Select the lines below containing the word "depth".

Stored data

___

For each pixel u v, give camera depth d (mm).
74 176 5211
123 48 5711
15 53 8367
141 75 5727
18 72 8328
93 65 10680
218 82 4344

___

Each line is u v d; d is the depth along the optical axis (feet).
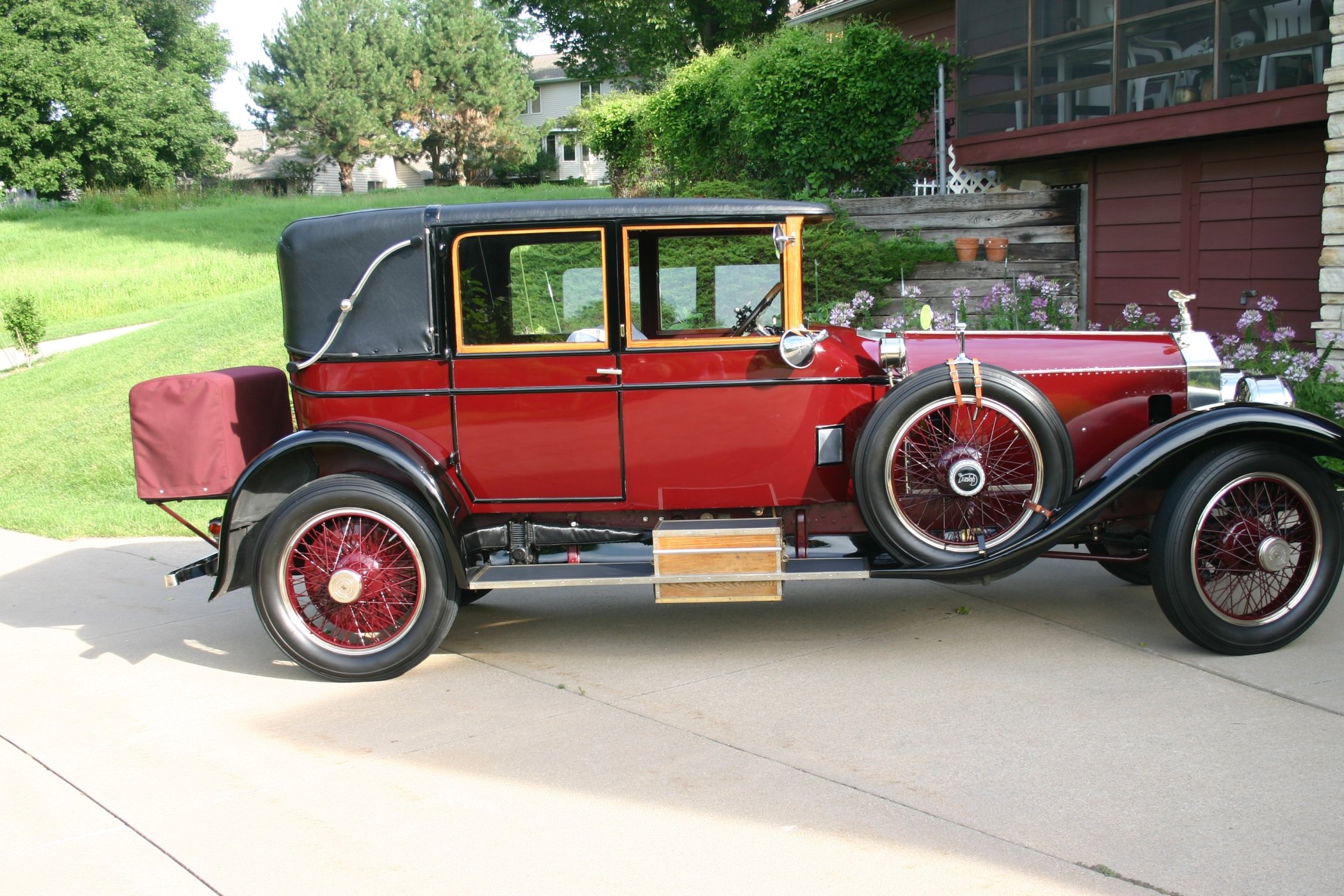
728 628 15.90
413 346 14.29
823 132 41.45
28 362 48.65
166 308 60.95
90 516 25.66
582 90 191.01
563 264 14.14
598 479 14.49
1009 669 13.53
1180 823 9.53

___

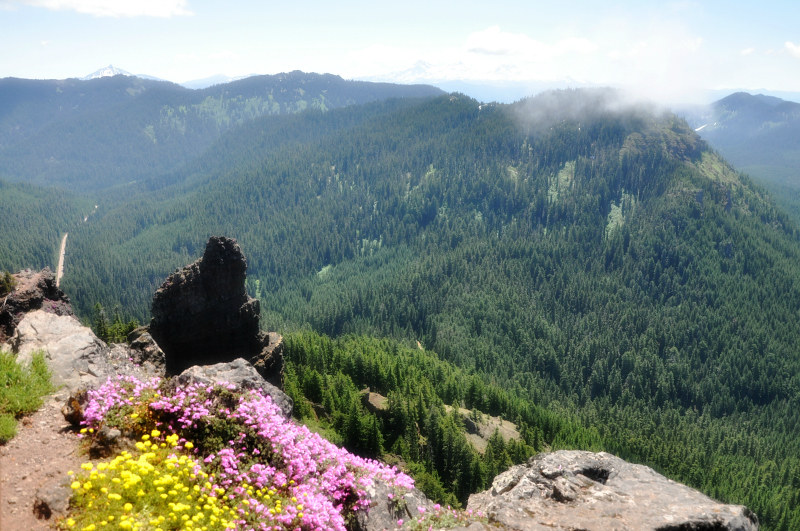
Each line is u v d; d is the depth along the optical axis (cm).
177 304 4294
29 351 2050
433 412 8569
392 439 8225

___

Completed task →
For each pixel u v, give camera depth d (mm).
Each line is u v d; d is the depth along the optical axis (feet).
Each line is u v d; d is the depth along the optical axis (cm).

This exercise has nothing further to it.